A shipment contract is a legal document concerning the sale of goods (transfering a tangible item for a price) and other commercial transactions that are subject to the Uniform Commercial Code (UCC). Entered into by a buyer and seller, the shipment contract states the buyer’s risk for any loss or damages that result during the shipment of goods.

Shipment contracts can also provide other types of information. For instance, they also establish the seller’s liability up to the moment when the goods are delivered to a common carrier or port of shipment, when liability is transferred to the carrier or back to the buyer.

What is the Uniform Commercial Code?

The UCC is a codified set of laws and rules intended to achieve uniformity among the states concerning commercial transactions. The UCC concerns commercial and business transactions involving sales, leases, funds transfers, documents of title, secured transactions, and investment securities, among other commercial transactions. While UCC addresses the transfer or sale of personal property, it does not regulate transactions dealing with real property.

The UCC does require some sales of goods to be in writing to be legally enforceable. As stated earlier, shipment contracts discuss the risks of both the buyer and the seller. The shipment will also have all the earmarks of good contract requirements concerning the sale of goods, including price, payment, quantity and delivery.

Is a Shipment Contract Different from a Destination Contract?

Like a shipment contract, a destination contract is a type of freight contract that concerns the sale of goods and is governed by the UCC. In a destination contract, the seller agrees to ensure delivery of the specified goods to the buyer’s destination, and the seller’s liability continues until the goods are actually delivered. Risk of loss or damage to the goods while they are in delivery is borne by the seller.

In comparison, with a shipment contract, the seller’s liability typically ends when the goods are loaded onto the carrier or delivered to a specified location for shipment to the buyer. At that point, the liability is transferred to the buyer, or to the common carrier by contract.

What Terms Can Help You Spot a Shipment Contract?

Under the UCC, the shipment contract allows the buyer and seller to allocate risk in the event the goods are lost or damaged before the buyer receives the goods. The seller promises to get the goods to a common carrier to make delivery of goods from seller to buyer. The shipment contract will typically state “free on board” and list where the seller is located.

If your contract has language that is similar to that above, you probably have a shipping contract. Additionally, the shipment contract may read like the following:

  • FOB Plus the Place of Shipment or Seller’s Location: The place from which the goods ship is stated at the end of “free on board” or “freight on board” (FOB) clause.
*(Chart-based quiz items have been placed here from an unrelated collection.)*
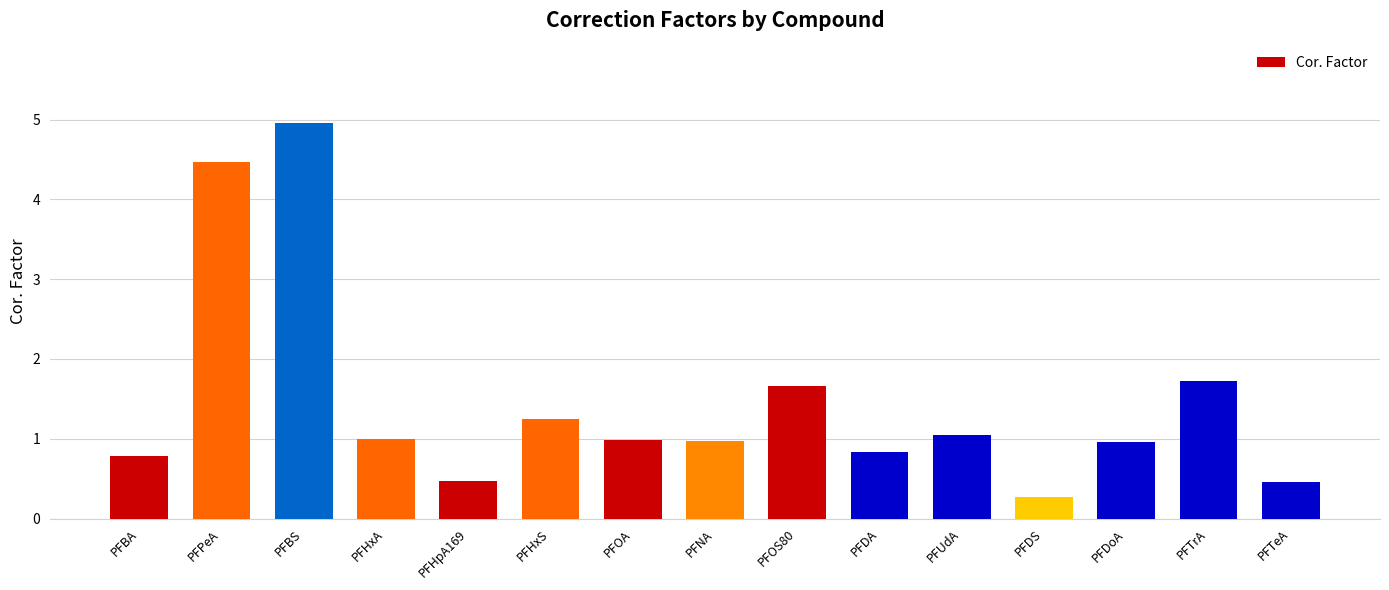

What is the label of the 8th bar from the left?

PFNA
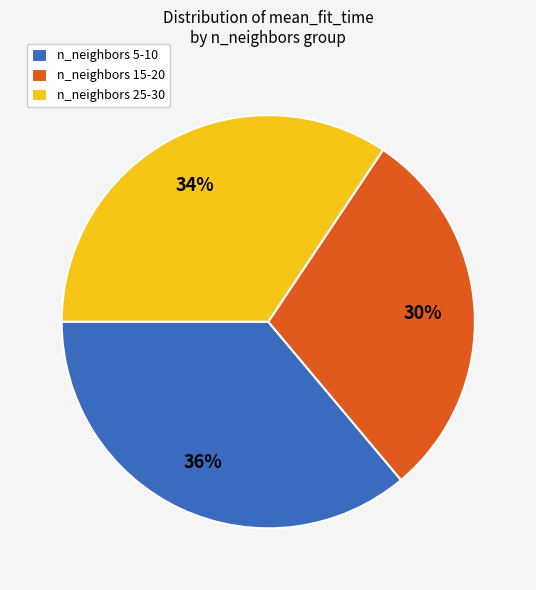

To the nearest percent, what is the difference between the n_neighbors 5-10 and n_neighbors 25-30 slice percentages?

2%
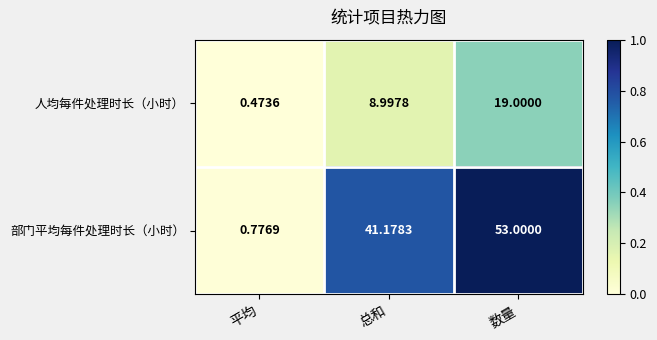

At which category is the sum across all series the highest?

数量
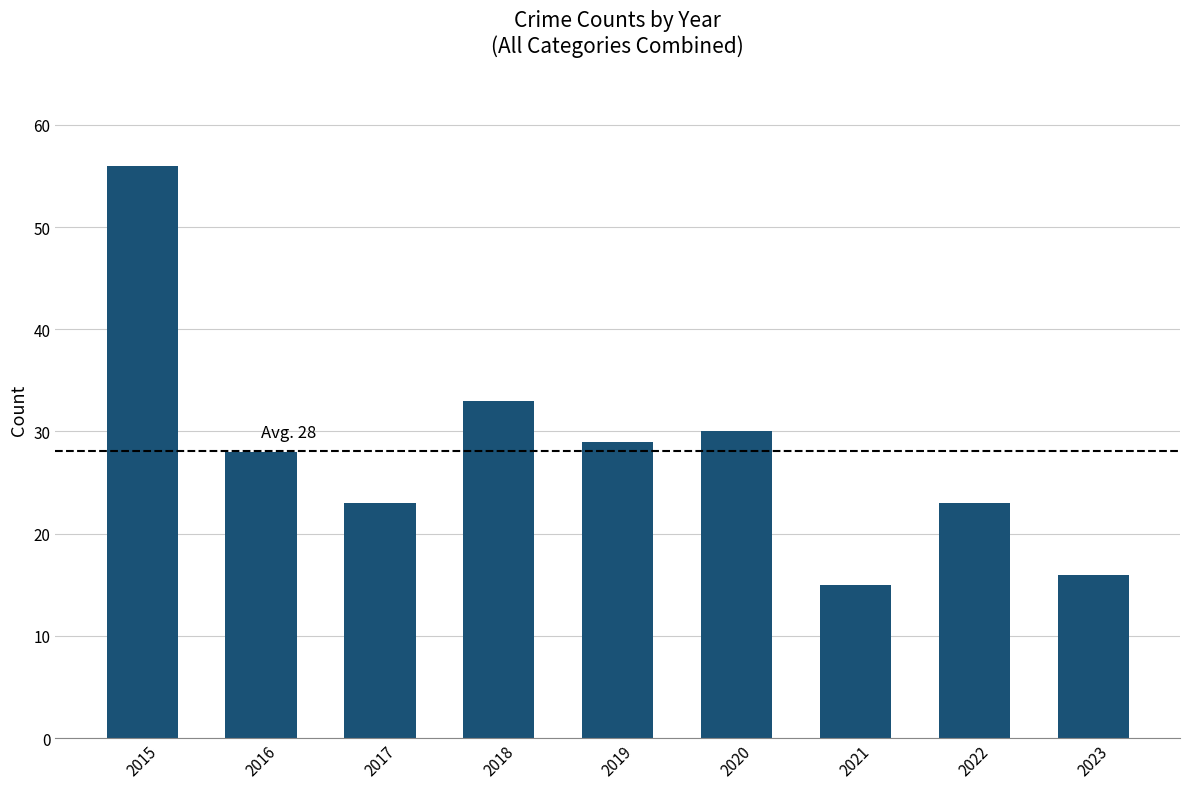

How many bars are there in total?

9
For example, the seller is shipping a load of televisions from New York to the buyer in Chicago. The contract states “FOB New York Factory,” which indicates that the seller is required to load the goods from its factory in New York. Once it does so, it no longer has any liability to buyer under the contract.
  • FAS [name of the port/vessel]: This means “free alongside ship,” which is followed by the name of the port or  vessel from which the goods are shipped to the buyer.
  • CIF or CF: You also may have a shipment contract if it includes the terms “cost, insurance, and freight” (CIF) or “cost and freight” (CF). This means that the seller assumes the costs and responsibility for the freight (which includes insurance) to deliver buyer’s goods to the port of destination. The seller’s CIF may be reflected in a higher price on buyer’s goods. The risk transfers back to buyer once the goods are loaded on the ship.
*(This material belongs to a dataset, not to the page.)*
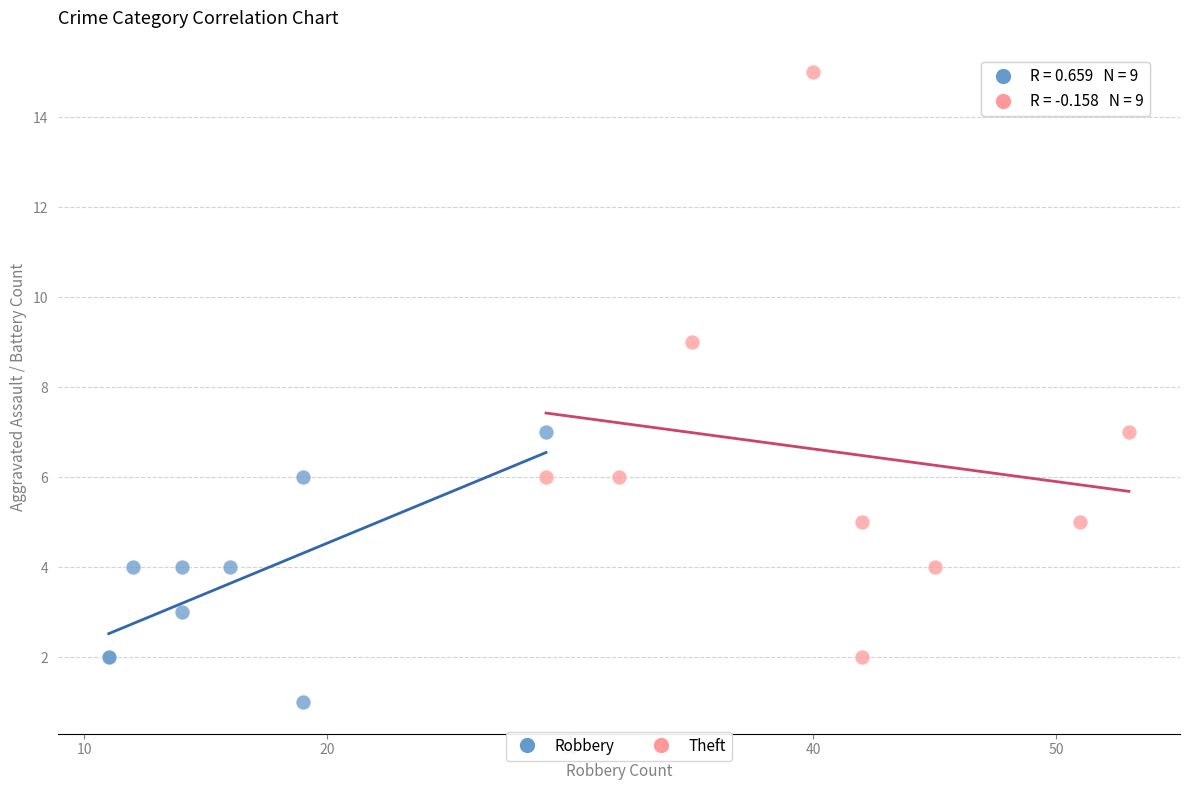

Which series reaches the maximum Y coordinate?

Theft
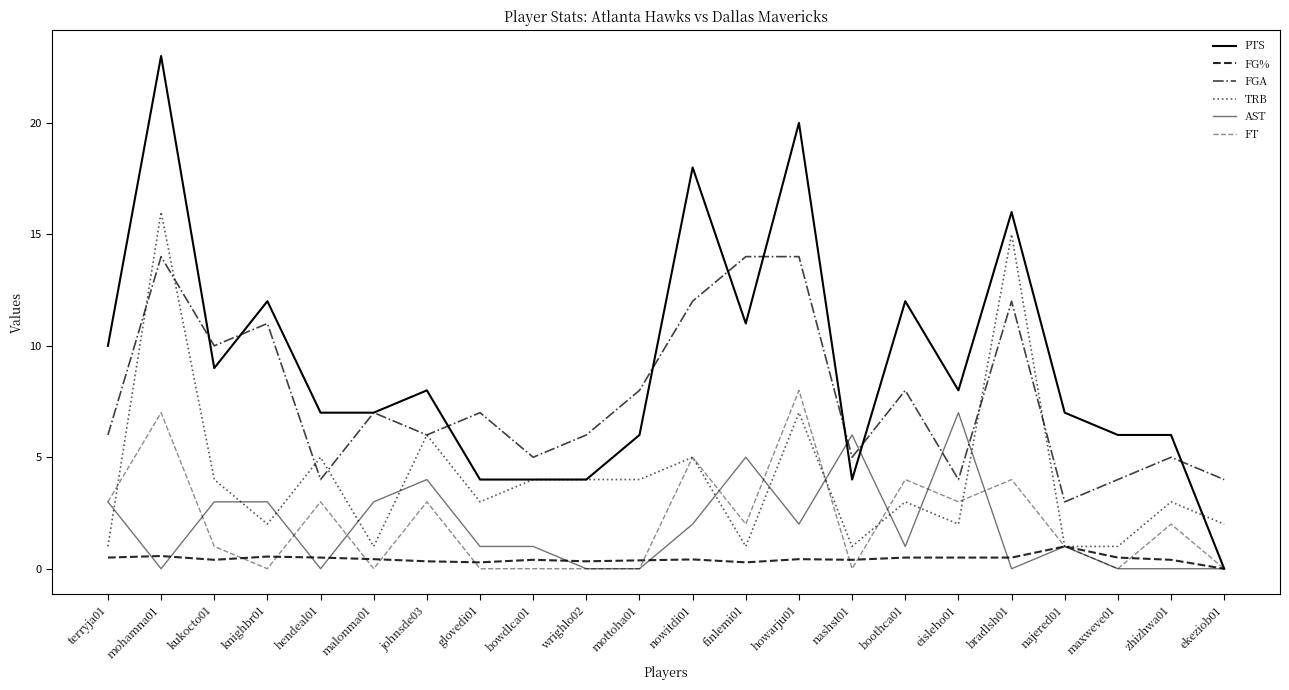

How many lines are shown in the chart?

6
On the other hand, the following terms generally point to a destination contract:

  • FOB Destination” or “FOB Buyer’s Factory.”
  • Ex Ship: This means seller’s price includes charges up to the port of destination or arrival when liability passes to the buyer who is responsible for unloading the goods.
  • No Arrival, No Sale: This is a UCC term that gives the buyer the option to cancel the contract or accept the goods at a discounted cost. This covers scenarios in which the goods are lost or damaged while the seller is delivering the goods to a specified location.

Should I Seek Legal Help If I Have a Dispute over a Shipment Contract?

Freight contracts are fairly standard in the shipping industry. However, if you are dealing with a complicated arrangement concerning your obligations under a shipment contract, you may wish to consult with a qualified business lawyer to help you negotiate and draft your shipment contract. Your attorney also can help you if the shipment contract has been breached and you have suffered damages as a result.